Look for more wearables that that offer real-time glucose monitoring in 2019.
AR/VR Headsets Mature
AR/VR Headsets are among the most complex wearables on the market. Microsoft and Facebook/Oculus are all set to ship new headsets in 2019. But that is only part of the story. There is an emerging set of enterprise AR focused headsets.
Microsoft HoloLens “Sydney.” Microsoft’s first iteration of the HoloLens was typical of first-generation Microsoft products. It was functional, but Microsoft never expected it to own the market. Most V1 Microsoft products are meant to gain user feedback on what features matter. V1 of the HoloLens did this. Microsoft opted to skip what would normally be considered a V2 of the headset and never shipped it to market. They opted instead to go straight to what would be considered V3. The product is code-named “Sydney.” Industry watchers believe it will ship as early as Q1 of 2019. This version of the product will be lighter, more comfortable to wear and cost significantly less than the previous version.
Oculus “Quest.” The Oculus Quest is a completely stand-alone VR headset. It offers true wireless motion-controlled gaming in a standalone device, complete with six degrees of freedom. There are no sensors or strings trailing out of the headset, instead using "inside-out" tracking to tell how players are moving.
“Vuzix Blade.” The Blade is a monocular display which look like regular sunglasses until you get up close. Vuzix is known for its popular enterprise monocular microdisplay, the M-300. It fits on anything including hard hats. It's ideal for what developers call "assisted reality," meaning instructions and remote experts.

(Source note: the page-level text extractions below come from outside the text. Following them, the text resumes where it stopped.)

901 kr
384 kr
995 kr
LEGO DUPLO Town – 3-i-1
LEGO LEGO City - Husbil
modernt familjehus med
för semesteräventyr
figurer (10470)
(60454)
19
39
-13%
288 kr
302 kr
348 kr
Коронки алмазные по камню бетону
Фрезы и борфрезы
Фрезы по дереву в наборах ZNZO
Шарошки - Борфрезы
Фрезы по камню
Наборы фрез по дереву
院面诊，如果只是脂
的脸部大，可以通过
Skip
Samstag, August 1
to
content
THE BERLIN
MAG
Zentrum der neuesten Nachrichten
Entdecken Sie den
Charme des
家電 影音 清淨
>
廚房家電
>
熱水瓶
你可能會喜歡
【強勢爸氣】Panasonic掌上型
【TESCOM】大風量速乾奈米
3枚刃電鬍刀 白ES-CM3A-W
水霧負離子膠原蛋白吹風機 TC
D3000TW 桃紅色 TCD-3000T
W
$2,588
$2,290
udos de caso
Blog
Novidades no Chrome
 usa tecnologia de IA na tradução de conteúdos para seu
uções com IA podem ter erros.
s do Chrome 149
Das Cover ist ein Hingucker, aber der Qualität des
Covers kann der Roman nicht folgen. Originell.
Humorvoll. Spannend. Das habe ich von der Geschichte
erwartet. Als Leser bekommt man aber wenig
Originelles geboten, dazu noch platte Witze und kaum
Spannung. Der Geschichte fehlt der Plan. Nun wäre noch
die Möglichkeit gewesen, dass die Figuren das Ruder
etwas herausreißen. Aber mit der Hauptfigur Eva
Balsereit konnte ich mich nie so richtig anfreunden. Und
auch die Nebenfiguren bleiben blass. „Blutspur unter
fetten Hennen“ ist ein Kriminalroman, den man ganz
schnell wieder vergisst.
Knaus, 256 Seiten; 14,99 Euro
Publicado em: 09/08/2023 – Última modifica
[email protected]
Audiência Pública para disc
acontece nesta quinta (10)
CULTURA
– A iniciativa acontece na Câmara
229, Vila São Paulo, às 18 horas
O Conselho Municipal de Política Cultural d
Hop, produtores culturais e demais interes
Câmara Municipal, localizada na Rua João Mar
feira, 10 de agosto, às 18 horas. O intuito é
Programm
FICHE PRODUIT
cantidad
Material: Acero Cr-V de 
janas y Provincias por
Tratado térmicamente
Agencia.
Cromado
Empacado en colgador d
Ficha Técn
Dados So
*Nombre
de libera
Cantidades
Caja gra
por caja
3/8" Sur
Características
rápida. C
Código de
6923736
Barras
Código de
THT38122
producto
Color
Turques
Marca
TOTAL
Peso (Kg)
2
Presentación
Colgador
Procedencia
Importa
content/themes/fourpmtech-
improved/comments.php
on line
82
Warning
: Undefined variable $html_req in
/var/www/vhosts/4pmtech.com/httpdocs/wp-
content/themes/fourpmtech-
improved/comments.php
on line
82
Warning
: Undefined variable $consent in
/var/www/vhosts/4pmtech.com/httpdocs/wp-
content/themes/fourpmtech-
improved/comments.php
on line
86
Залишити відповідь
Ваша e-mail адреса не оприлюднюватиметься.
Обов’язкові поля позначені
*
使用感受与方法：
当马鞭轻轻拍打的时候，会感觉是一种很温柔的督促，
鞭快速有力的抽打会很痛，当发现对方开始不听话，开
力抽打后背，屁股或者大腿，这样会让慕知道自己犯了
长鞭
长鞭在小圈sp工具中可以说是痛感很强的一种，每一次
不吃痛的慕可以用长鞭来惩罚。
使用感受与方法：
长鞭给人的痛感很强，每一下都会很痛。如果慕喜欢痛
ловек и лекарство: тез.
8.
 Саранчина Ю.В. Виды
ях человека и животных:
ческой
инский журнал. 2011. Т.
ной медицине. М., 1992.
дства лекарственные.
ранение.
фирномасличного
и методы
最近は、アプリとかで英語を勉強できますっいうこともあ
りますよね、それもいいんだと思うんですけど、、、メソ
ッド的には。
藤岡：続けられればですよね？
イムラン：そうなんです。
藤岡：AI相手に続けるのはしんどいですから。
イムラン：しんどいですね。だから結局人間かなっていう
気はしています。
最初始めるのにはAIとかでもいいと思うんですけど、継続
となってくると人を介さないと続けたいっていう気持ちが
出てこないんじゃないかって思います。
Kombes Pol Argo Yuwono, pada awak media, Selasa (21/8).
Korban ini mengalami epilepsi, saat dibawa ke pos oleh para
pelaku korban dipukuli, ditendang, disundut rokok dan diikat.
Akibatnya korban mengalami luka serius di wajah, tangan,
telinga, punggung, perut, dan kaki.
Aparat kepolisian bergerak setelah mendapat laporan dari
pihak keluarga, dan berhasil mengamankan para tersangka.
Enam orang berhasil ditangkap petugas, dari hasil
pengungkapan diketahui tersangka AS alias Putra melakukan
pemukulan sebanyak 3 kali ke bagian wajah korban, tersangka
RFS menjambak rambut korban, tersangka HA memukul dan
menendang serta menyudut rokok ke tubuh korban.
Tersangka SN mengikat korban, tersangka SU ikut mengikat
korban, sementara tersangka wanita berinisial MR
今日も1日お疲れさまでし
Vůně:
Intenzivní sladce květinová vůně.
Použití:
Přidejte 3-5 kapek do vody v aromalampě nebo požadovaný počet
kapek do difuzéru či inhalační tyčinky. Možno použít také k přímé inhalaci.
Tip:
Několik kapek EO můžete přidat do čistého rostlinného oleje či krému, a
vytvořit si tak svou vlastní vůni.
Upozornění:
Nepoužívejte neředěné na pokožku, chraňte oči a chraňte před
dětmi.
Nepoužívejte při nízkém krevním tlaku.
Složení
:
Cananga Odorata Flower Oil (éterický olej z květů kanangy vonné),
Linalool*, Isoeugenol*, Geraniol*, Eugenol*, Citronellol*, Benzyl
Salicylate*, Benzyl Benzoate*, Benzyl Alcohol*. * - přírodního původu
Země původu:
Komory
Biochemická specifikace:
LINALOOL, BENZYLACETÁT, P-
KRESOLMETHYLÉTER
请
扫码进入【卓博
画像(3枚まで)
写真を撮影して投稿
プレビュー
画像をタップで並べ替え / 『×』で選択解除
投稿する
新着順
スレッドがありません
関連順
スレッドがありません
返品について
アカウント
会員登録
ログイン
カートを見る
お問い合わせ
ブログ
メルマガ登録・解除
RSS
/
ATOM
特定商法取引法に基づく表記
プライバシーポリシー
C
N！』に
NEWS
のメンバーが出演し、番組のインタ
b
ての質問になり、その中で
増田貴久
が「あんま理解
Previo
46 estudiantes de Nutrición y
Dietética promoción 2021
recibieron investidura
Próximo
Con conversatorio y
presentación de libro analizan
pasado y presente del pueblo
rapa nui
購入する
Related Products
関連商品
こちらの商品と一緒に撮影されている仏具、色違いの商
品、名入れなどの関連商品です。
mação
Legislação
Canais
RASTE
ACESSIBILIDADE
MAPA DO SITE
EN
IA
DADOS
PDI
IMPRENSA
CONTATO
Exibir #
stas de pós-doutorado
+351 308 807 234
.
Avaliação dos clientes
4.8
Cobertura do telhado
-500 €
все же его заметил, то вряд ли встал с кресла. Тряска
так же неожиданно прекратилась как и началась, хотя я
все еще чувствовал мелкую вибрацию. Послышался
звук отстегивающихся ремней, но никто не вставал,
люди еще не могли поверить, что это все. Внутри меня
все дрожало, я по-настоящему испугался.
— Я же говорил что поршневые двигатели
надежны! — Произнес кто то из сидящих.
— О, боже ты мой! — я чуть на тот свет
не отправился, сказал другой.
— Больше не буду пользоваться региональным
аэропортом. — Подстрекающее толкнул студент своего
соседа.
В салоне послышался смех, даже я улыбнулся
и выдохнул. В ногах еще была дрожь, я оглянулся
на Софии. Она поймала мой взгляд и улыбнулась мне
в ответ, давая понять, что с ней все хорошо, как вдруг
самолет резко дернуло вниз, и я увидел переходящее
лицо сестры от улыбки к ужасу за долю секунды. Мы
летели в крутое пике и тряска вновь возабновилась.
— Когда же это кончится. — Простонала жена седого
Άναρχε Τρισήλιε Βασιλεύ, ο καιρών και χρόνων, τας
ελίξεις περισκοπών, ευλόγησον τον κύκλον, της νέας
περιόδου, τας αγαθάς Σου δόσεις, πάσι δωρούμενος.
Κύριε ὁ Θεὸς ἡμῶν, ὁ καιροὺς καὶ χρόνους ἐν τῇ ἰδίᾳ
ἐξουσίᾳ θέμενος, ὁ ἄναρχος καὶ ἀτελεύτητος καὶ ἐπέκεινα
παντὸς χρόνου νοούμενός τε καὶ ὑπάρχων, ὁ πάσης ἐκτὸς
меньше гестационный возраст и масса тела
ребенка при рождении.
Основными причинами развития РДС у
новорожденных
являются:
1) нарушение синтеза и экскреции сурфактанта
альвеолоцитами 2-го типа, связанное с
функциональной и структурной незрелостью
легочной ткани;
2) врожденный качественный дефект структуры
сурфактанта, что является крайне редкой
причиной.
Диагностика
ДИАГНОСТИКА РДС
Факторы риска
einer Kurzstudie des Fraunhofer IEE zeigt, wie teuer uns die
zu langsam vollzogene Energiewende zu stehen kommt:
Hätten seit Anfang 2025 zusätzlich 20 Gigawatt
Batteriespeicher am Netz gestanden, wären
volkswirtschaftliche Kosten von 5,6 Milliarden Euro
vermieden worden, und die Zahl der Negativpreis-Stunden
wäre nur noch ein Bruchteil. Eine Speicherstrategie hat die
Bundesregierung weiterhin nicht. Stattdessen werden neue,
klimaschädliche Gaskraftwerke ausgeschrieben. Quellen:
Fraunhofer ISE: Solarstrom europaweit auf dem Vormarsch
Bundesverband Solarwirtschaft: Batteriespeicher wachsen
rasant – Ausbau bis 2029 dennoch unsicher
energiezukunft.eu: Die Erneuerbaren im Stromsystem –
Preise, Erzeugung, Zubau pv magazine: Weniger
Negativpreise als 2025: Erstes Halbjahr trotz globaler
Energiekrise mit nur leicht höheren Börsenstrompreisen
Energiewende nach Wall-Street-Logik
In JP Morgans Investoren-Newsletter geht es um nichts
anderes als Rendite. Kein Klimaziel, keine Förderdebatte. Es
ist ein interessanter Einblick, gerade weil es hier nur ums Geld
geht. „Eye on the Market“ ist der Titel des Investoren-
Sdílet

Focals by North. Focals should probably be considered smart glasses more than an AR/VR headset. Focals connect to your phone via Bluetooth and have a small projector that beams data into the wearer's eyes. They can tell the wearer the weather or time, read text messages and even order an Uber. The glasses are also connected to Alexa, so if you can ask them for directions or information, a small speaker will tell you the answers. However, because they are connected to your phone, it is safe to assume that developers will start to leverage things like the GPS on the phone to offer Augmented Realty-type applications.
Given the emerging array of sensors and the growing processor power and battery life, what would you build?